EXTRACTED TEXT:
I agree with all that, and would be surprised if anyone here objects
to any of that in principle. In practice, I'm sure it doesn't end up
that way sometimes, even in good faith. That is, I would not be
surprised if the parties involved don't even see the disconnect.

What are the specific examples? for private@ if necessary, but, I
think dev@ could be fine because we're discussing general patterns
from specific examples, for everyone to learn from. This isn't
necessarily about individuals. (Heck, maybe I've gotten it wrong
myself)

One general principle I'd add: we are probably getting more
conservative about big changes over time as Spark enters the long
plateau of maturity. See the discussion about breaking changes in 3.0,
or comments about waiting for review. That argues even more against
proceeding against raised issues.

On the flip side, we have to be constructive. I like the idea of
proposing alternatives. Can you achieve this goal by doing Y instead
of X?  I also think there's a burden on the objector to provide a
rationale, certainly, but also drive a resolution. That could also
mean standing firm on the objection but calling in other reviewers and
being willing to accede to a majority. Put another way: someone who
objects and never really follows up with a path to consensus about
compromise or rejection isn't really objecting correctly. We can VOTE
if needed, but, if someone objected and didn't follow up and I
couldn't find anyone else backing it up and thought I'd addressed the
objection, I'd consider it resolved and proceed.



On Wed, Jul 15, 2020 at 3:18 PM Holden Karau <hol...@pigscanfly.ca> wrote:
>
> Hi Spark Development Community,
>
>
> Since Spark 3 has shipped I've been going through some of the PRs and I've 
> noticed some PRs have been merged with pending -1s with technical reasons, 
> including those from committers. I'm bringing this up because I believe we, 
> as PMC, committers and contributors, do not currently have a consistent 
> understanding, and I believe we should develop one. The foundation level 
> guidance is at 
> https://www.apache.org/foundation/voting.html#votes-on-code-modification.

DATA:
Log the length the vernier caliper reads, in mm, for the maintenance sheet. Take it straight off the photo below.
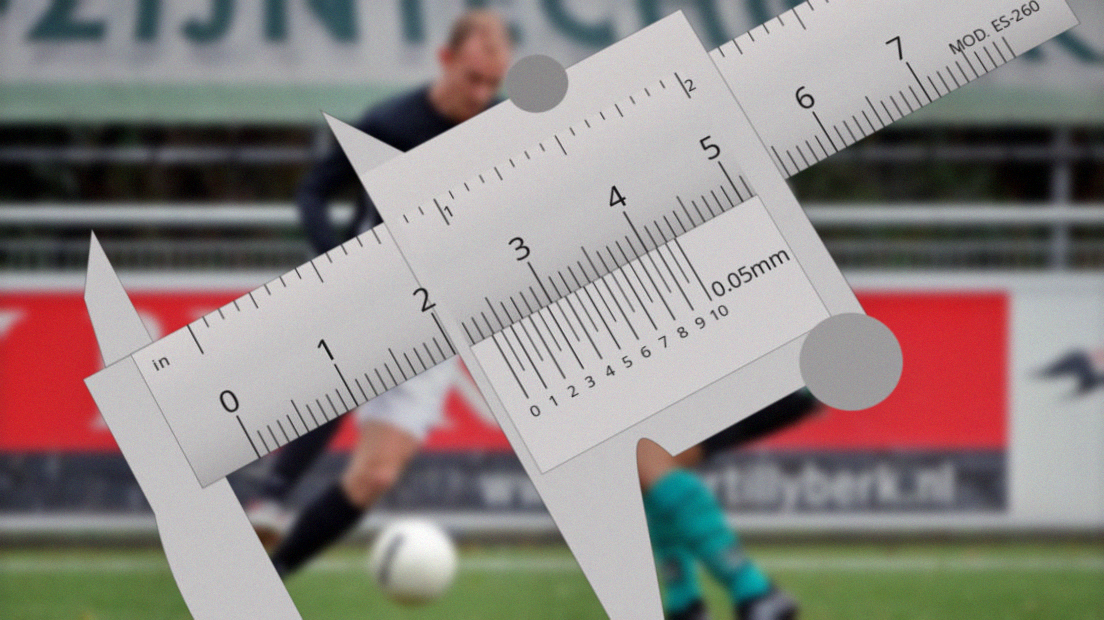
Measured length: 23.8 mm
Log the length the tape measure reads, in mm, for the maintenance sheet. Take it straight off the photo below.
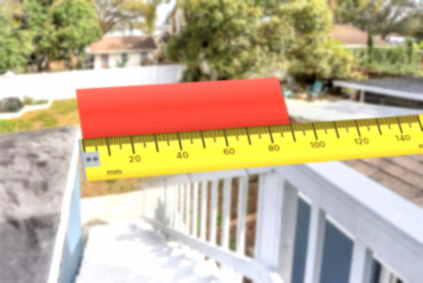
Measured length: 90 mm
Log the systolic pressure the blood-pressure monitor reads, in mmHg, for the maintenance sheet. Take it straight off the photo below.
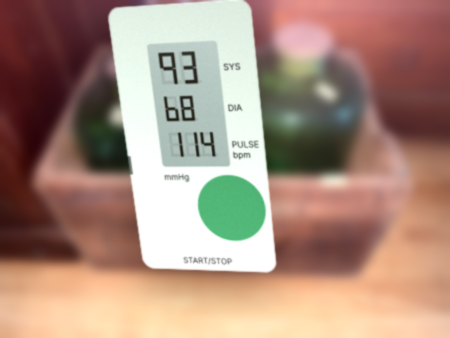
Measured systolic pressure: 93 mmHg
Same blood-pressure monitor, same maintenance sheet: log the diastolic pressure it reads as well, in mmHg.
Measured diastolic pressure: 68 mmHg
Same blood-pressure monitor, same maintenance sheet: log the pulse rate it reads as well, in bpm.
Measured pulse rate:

==

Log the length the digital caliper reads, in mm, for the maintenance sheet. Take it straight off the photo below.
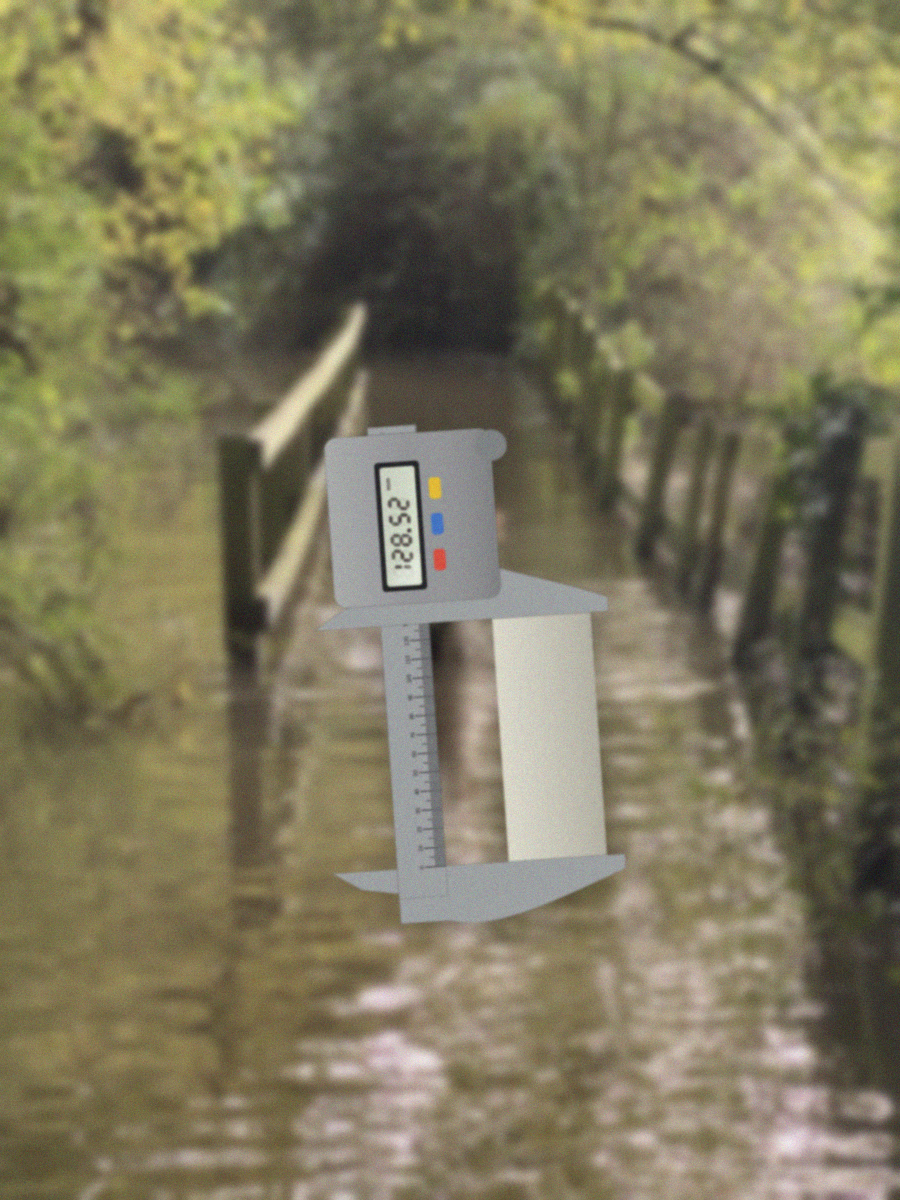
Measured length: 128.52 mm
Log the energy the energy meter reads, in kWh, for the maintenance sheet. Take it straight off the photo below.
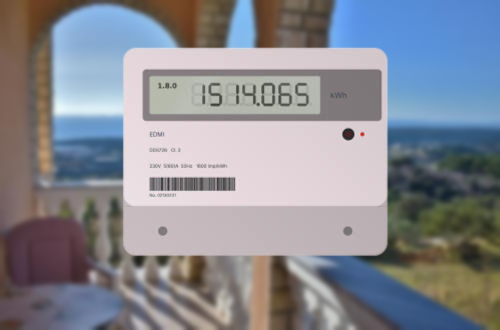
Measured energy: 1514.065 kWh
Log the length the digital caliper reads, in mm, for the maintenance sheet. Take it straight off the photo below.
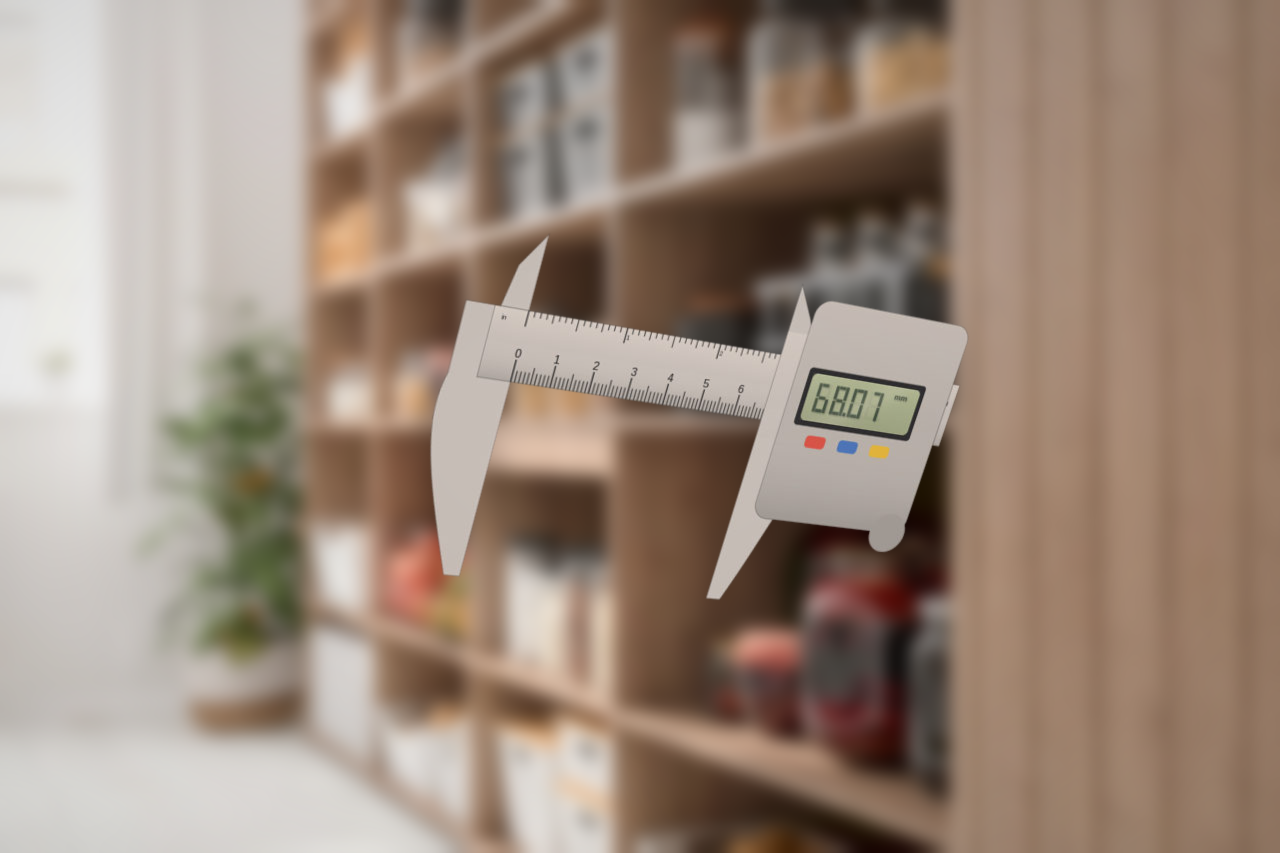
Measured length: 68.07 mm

TASKS TO PERFORM:
**1)** Rewrite the paragraph of the email beginning "On the flip side, we have to be constructive" as a short bulleted list that keeps its main points.
**2)** Write out the stretch of the email from "What are the" through "against raised issues.".
**3)** In one to three sentences, explain why the writer of the email says there is even more reason not to proceed against raised issues.
The entries come from a separate source.

RESPONSES FOR EACH TASK:
**1)**
- Objections should be constructive, and proposing alternatives (reaching the goal by doing Y instead of X) is a good approach.
- The objector must give a rationale and also drive a resolution.
- That can mean holding firm on the objection while calling in other reviewers and being willing to accept a majority.
- Someone who objects but never follows up with a path to consensus on compromise or rejection isn't objecting correctly.
- A VOTE is possible if needed. If an objector didn't follow up, no one else backed the objection, and the writer believed it had been addressed, the writer would consider it resolved and proceed.

**2)**
What are the specific examples? for private@ if necessary, but, I
think dev@ could be fine because we're discussing general patterns
from specific examples, for everyone to learn from. This isn't
necessarily about individuals. (Heck, maybe I've gotten it wrong
myself)

One general principle I'd add: we are probably getting more
conservative about big changes over time as Spark enters the long
plateau of maturity. See the discussion about breaking changes in 3.0,
or comments about waiting for review. That argues even more against
proceeding against raised issues.

**3)** The writer says the project is probably growing more conservative about big changes over time as Spark enters the long plateau of maturity. The discussion about breaking changes in 3.0 and the comments about waiting for review are cited as signs of this. That growing caution argues even more against going ahead when issues have been raised.